The residency and the casemate that served as artist studios suggest a doubling of liminal space and exceeds the easy comparison to Blades being the “soldier of art” in the “ongoing battle to create.” The poet defines “casemate” in a section of the “(reprise),” leading us further into obscured or slender physical and mental spaces :
because a casemate is a chamber in a thickness
of wall [that
part is congruent] of a fortress
[not] with
embrasures—bevelled walls at sides
of door or
opening—splaying—opening in parapet
widening
within for gun/cannon arc of fire [not]
because this
was simply the munitions storeroom—
i’ve stated this before (have been
in several
forts
fortresses castles walled towns)—repository
cannon and
musket balls barrels of gunpowder
because this
british army compound was walled
with wood
plank to keep soldiers out of the town
because the
good fathers didn’t want soldiers
meeting or
taking advantage of their good daughters
because it’s
all such an empty crock—honeypot
or rationed
grog—all men and women are animals
because the
soldiers got so bloody cold in winter
they attacked
the fence for its wood—anything
burnable to
try and warm themselves—building
above burnt
and rebuilt and burnt several times (94-95)
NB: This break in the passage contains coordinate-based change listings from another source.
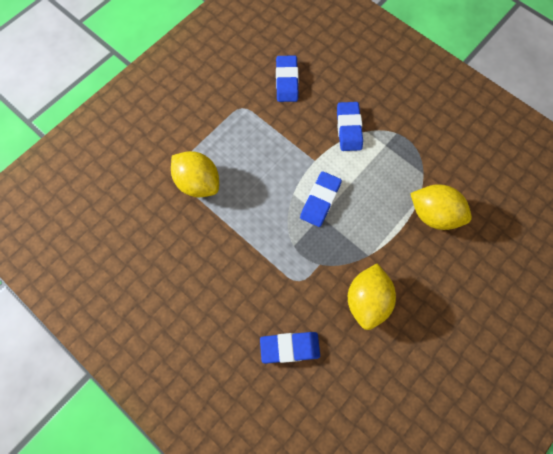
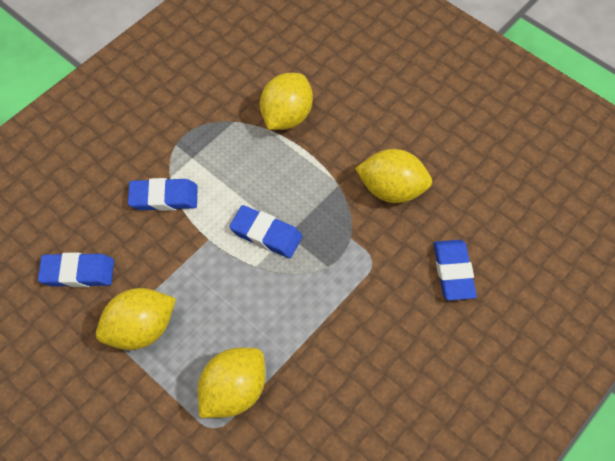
camera: 90 degrees left, 10 degrees down
none -> yellow lemon [96,288,176,350]

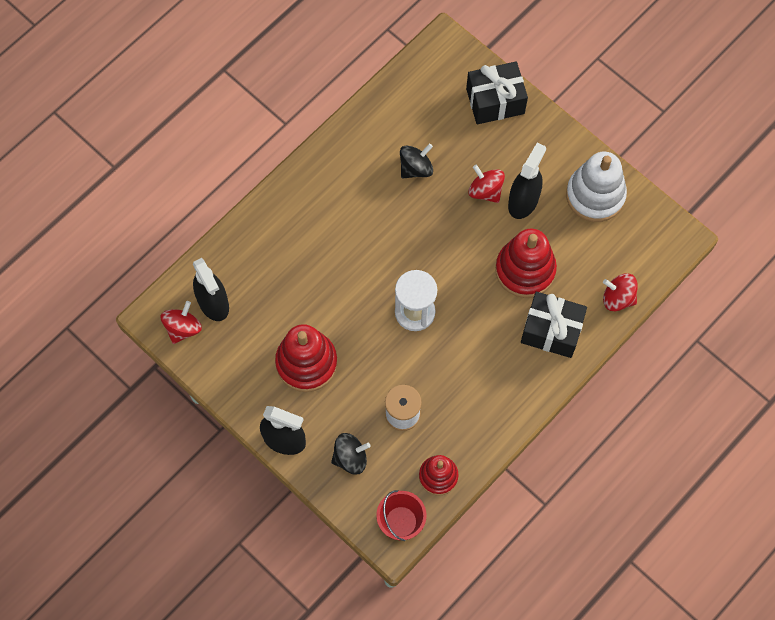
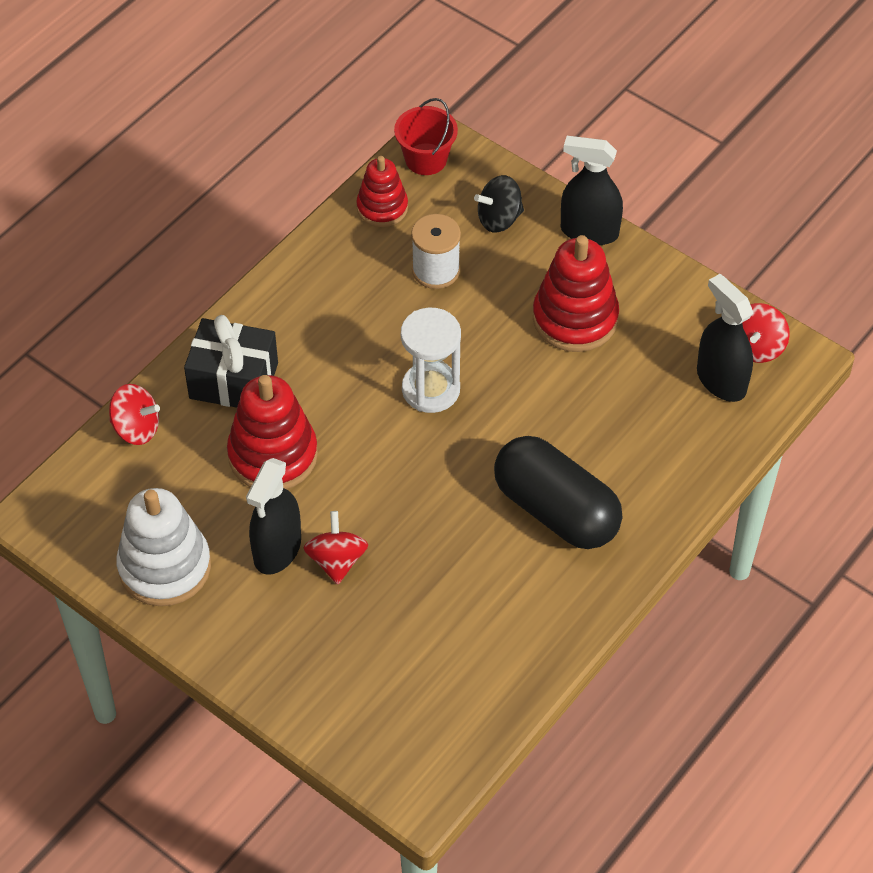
camera: 175 degrees right, 15 degrees down
black spinning top [400,143,433,178] -> none
black gift [466,61,528,124] -> none
red spinning top [468,165,505,203] -> red spinning top turned 135 degrees counterclockwise [304,511,368,585]
none -> black capsule [494,436,623,549]

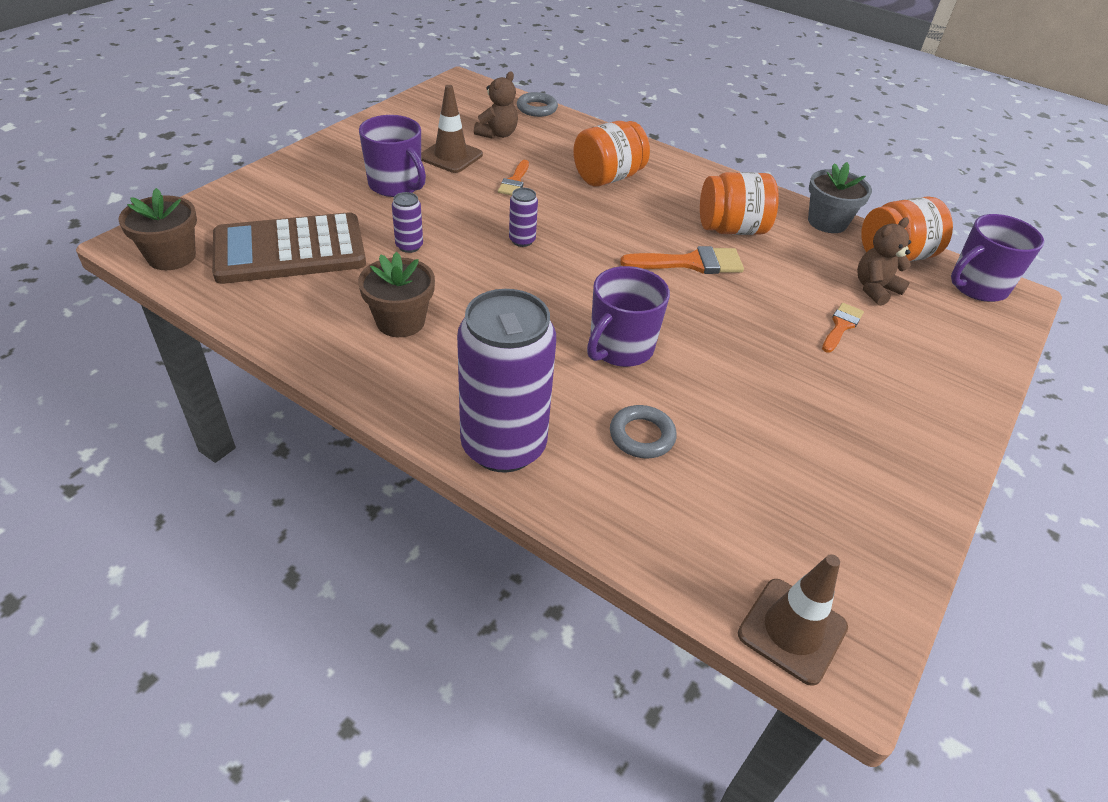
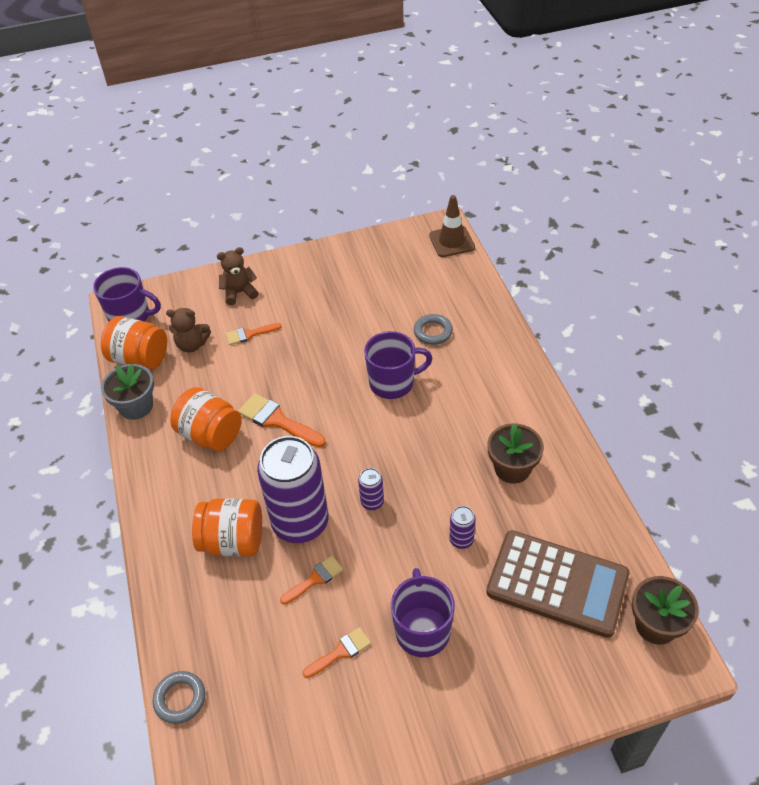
camera: 135 degrees left, 5 degrees up
brown traffic cone [421,85,483,173] -> orange brush [302,627,371,678]
purple can [457,289,556,472] -> purple can moved to [257,436,329,543]
brown teddy bear [474,72,518,139] -> brown teddy bear moved to [217,247,258,305]

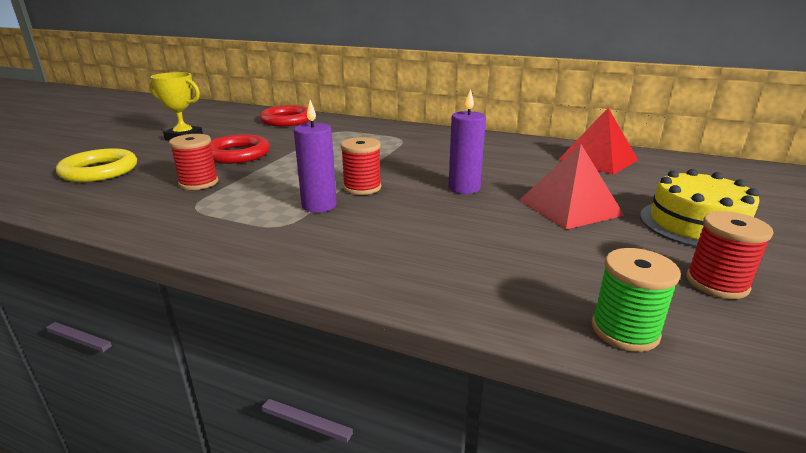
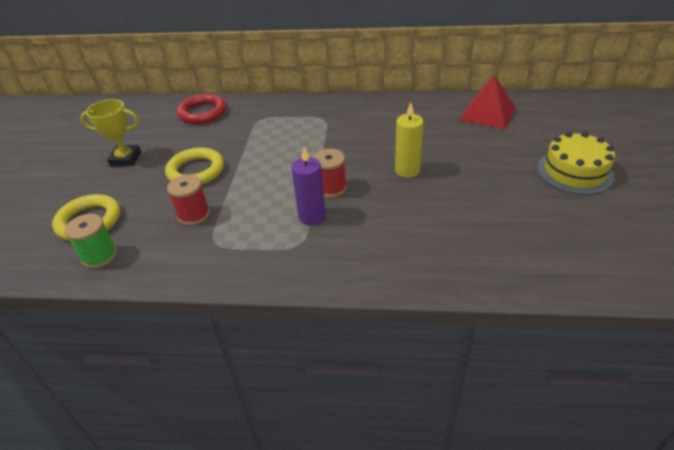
camera: 15 degrees left, 15 degrees up
red ring [211,134,270,164] -> yellow ring [165,148,224,184]
purple candle [448,89,486,194] -> yellow candle [395,102,424,178]
red pyramid [519,144,624,229] -> none
green spool [592,248,681,352] -> green spool moved to [64,214,117,268]
red spool [686,211,773,299] -> none

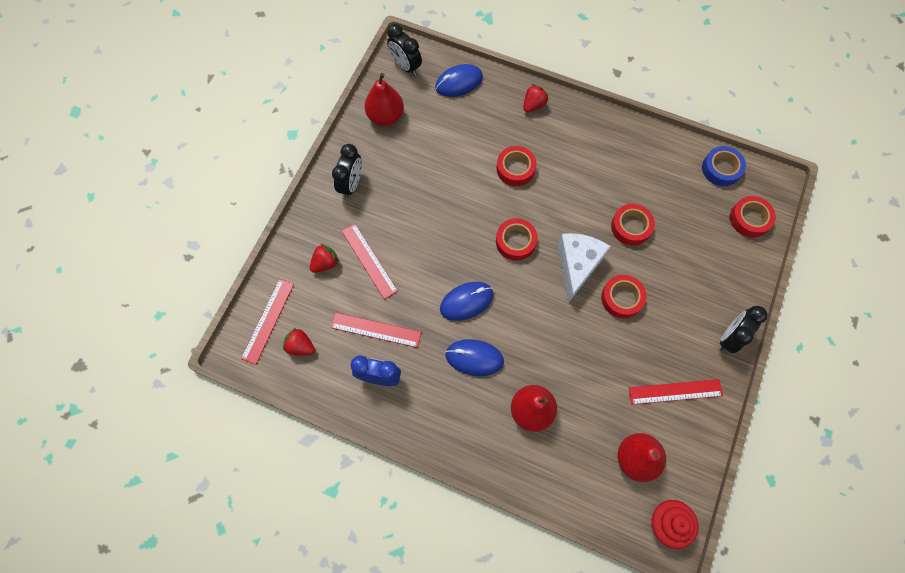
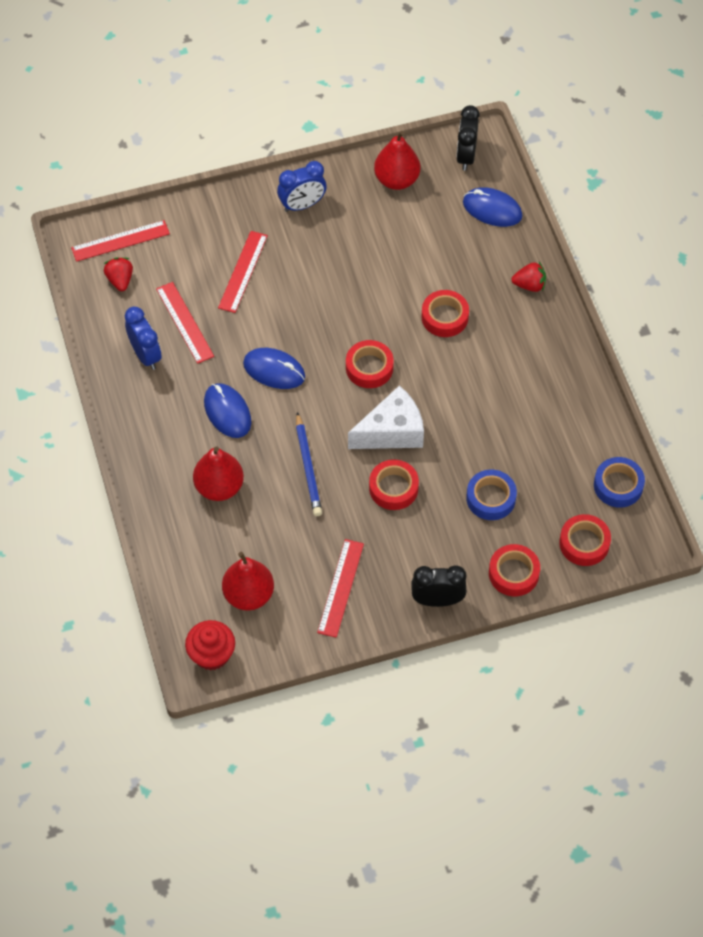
camera: 50 degrees right, 10 degrees down
red strawberry [310,244,339,273] -> none
black clock [332,144,362,198] -> blue clock [277,161,327,212]
red tape [611,204,655,246] -> red tape moved to [489,544,540,596]
red ruler [628,379,723,405] -> red ruler turned 60 degrees clockwise [317,539,364,638]
none -> blue pencil [296,412,322,516]
none -> blue tape [466,470,517,520]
He starts by defining the physical structure designed for war and moves us politically through the reasons for soldiers being kept at the edge of town—both to provide a barrier against enemies, but also to keep them from disrupting the social order by commingling with the “good daughters.” But he continues on with his thinking of humans as animals, humans in their struggle to survive “by attack[ing] the fence for its wood—anything/burnable to try and warm themselves—building/above burnt and rebuilt and burnt several times.” This section of the book reveals a larger idea about how art is produced through and within transitional moments and indeterminate states, but also its ordinariness. It poses the question about the ritual of artistic production even as Blades is clearly recording so much of the daily and common events.
Over this past year and since his death last spring, I have thought about time more intensely because of stay-at-home orders and the monotony of place. I have rehearsed my past travels: images of the sea from a small Croatian tourist town or the late afternoon light in Florence as I graded papers in a local cafe or being in motion on a train along the Hudson River, a plane to the Gambia or on foot in Galicia. Most of my friends and colleagues talk about “the future” and “when things are normal again” and all that we will do. The yearnings of the past and future can be generative, but as Audre Lorde tells us: “What we have to do must be done in the now.” Blades’ poems are an antidote to these yearnings. His work is about the present and the work at hand. Even when he goes back in memory to events like 9/11 and his stint living in SoHo, he still manages to stay in and honor the present. The poems themselves are the evidence of the mind at work within the body, a kind of casemate and liminal space themselves. Joe Blades leaves us a legacy of daily encouragement in the consistency of our own art-making.
—Lea Graham, Rosendale, NY
April 2021
Lea Graham is the author of two poetry collections, From the Hotel Vernon (Salmon Press, 2019) and Hough & Helix & Where & Here & You, You, You (No Tell Books, 2011); a fine press book, Murmurations (Hot Tomato Press, 2020), and three chapbooks, Spell to Spell (above/ground Press, 2018), This End of the World: Notes to Robert Kroetsch (Apt. 9 Press, 2016) and Calendar Girls (above/ground Press, 2006).
She is the editor of the forthcoming anthology of critical essays: From the Word to the Place: The Work of Michael Anania (MadHat Press, 2021). She is an associate professor of English at Marist College in Poughkeepsie, NY and a native of Northwest Arkansas.